E.J. Dionne: DeLay Could Make Boss Tweed Blush, But Clinton? His Enemies Overdid That
Yesterday, I noted the DeLay "giddiness" of Post columnist Eugene Robinson, a long-time "objective" journalist for the Post, allowed to let it all hang out. But also on the Friday page was a column by E.J. Dionne, who used to be a highly respected political reporter for The New York Times and the WashPost. (Suffice it to say he hasn't been as well-reviewed, at least by conservatives, as a columnist.)
In a column titled "A Blow Against the Machine," Dionne was rejoicing that the DeLay indictment offered a perfect opportunity for the Democrats to run in 2006 against Republican cronyism and corruption. It did not matter at all whether Ronnie Earle had an indictment that would stick, or if Ronnie Earle was too obsessive to help the Democrats. But on January 29, 1999, his Post column was titled the "The Public's Logic," Dionne was insisting that the investigation of Clinton was not about crimes (perjury or obstruction of justice), but it was just all about politics. Conservatives lost because they were too harshly obsessive.
Yesterday, Dionne insisted "Defenders of politicians under attack typically say, no matter what the abuse is: 'But everybody does it.' That excuse does not work here." What you won't find in Nexis is a Dionne column with outrage over the Clinton machine taking donations from foreign nationals. He doesn't seem to remember John Huang, or Charlie Trie, or Johnny Chung. He doesn't seem to remember White House coffees. He doesn't seem to remember Hillary Clinton and Al Gore posing for pictures with cocaine dealer/donor Jorge Cabrera, or the Gore Buddhist Temple fundraiser. (He started writing columns after a bunch of this surfaced, but he didn't seem to go back to it, as Hillary and Al ran for high office. He didn't have much to say about the 2000 conviction of Gore associate Maria Hsia, for example.) All this, apparently, is being outdone by Tom DeLay:
Yes, there has always been logrolling in Washington. What's genuinely new is the scale, organization, reach and brazenness of the GOP's machine. Even Boss Tweed might blush.
This case comes at an awkward time for some Republicans, including President Bush -- but at an ideal time for reformers. After the Hurricane Katrina catastrophe, journalists and members of Congress are looking more carefully at the political connections of those who get millions from federal contracts and those hired for key federal jobs. In a detailed report this week, Time magazine raised important questions about "whether political connections, not qualifications, have helped an unusually high number of Bush appointees land vitally important jobs in the Federal Government." It would be hard to find a more appropriate description of the behavior of a political machine.
DeLay's fate will be decided in court, but the larger issues raised by his case must be adjudicated by voters at election time. Republicans can already see the outlines of a 2006 Democratic campaign waged against cronyism, corruption and ineptitude. If ever Republican reformers had an opening for an insurrection against their party's deeply flawed power structure -- Sen. John McCain and Reps. Zach Wamp, Chris Shays and Mike Castle are among those who could lead the rebellion -- this is it. To save their party, Republicans will have to bring down the machine.
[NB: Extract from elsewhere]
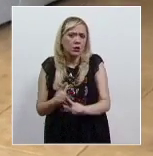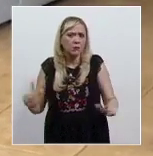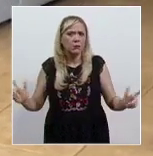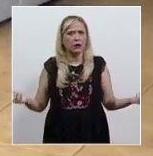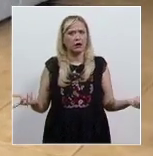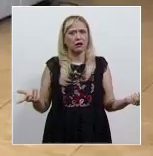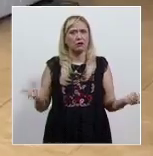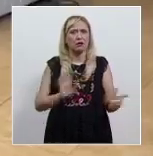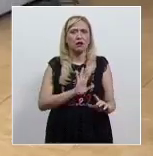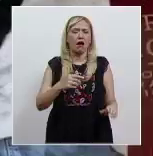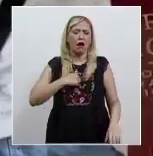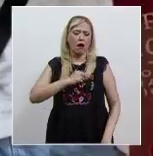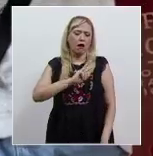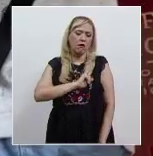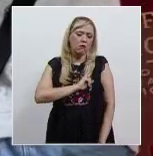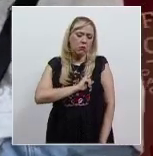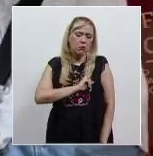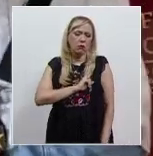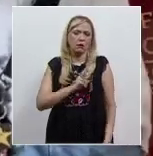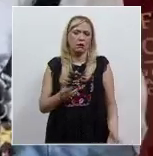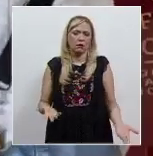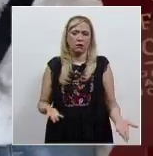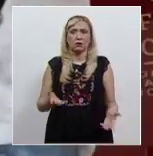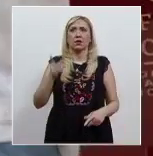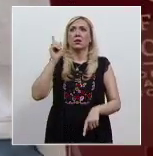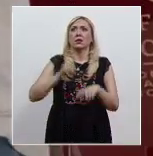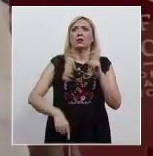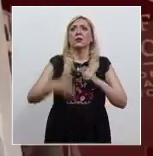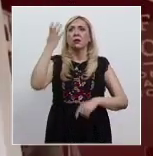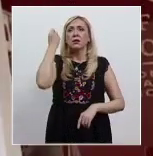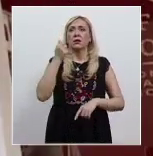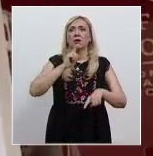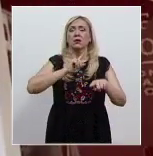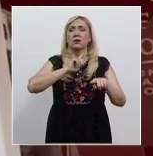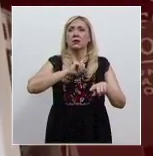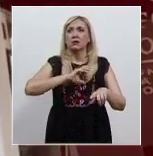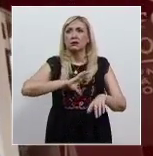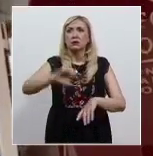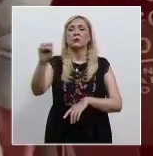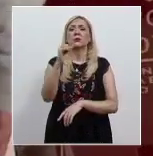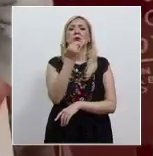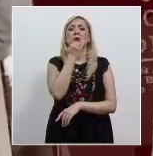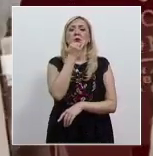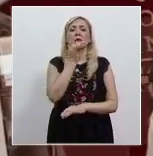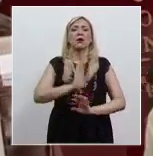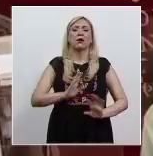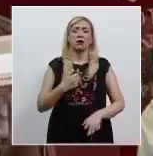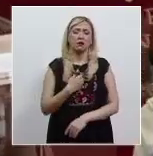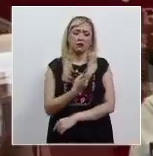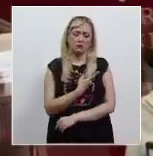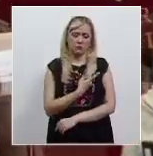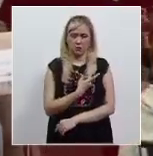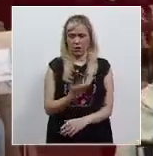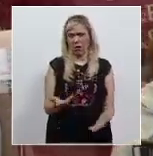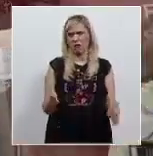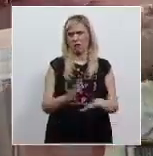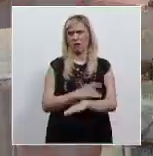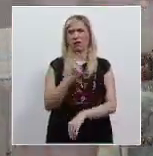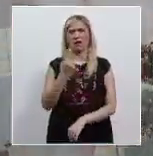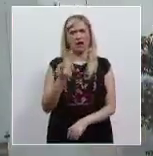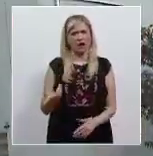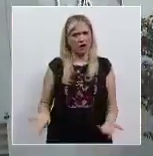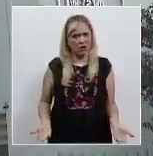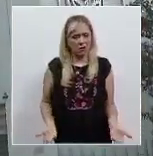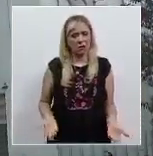ante la posibilidad de perder el beneficio de la mencionada pensión. Además, restringe el derecho a recibir los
Bleah. John McCain wouldn't save the Republican Party. He'd simply deliver it, caged and declawed, to the liberal media. In 1999, Dionne applauded the idea that the public was wise enough to see through conservatives for objecting to the fact that the country's chief law-enforcement officer couldn't tell the truth in court, and he rehearsed testimony with aides like Betty Currie. The public wisely objected to conservatives' partisan ethical obsessiveness.
[T]he public's logic in this case is seamless: If most people don't want a president judged by his sexual life, and if they come to believe they've been forced to do so primarily by the actions of his enemies, they'll turn even more harshly against them than against him.
That's why a majority has decided that this case is at bottom about neither sex nor perjury nor obstruction but politics. It's why Democrats have found it easy to hold firm behind Clinton. And it's why Senate Majority Leader Trent Lott -- having made relatively modest concessions to House managers on the issue of calling witnesses -- will try to shut the trial down as fast as he's able.
A year ago, it seemed that Clinton's critics might win the argument. He surely gave them the ammunition. Clinton came back not because he was so ingenious, and certainly not because he was guiltless. His enemies threw away a rather powerful case because they were too public and too unrelenting in their willingness to use every available weapon to get rid of him. The public didn't like that, and still doesn't.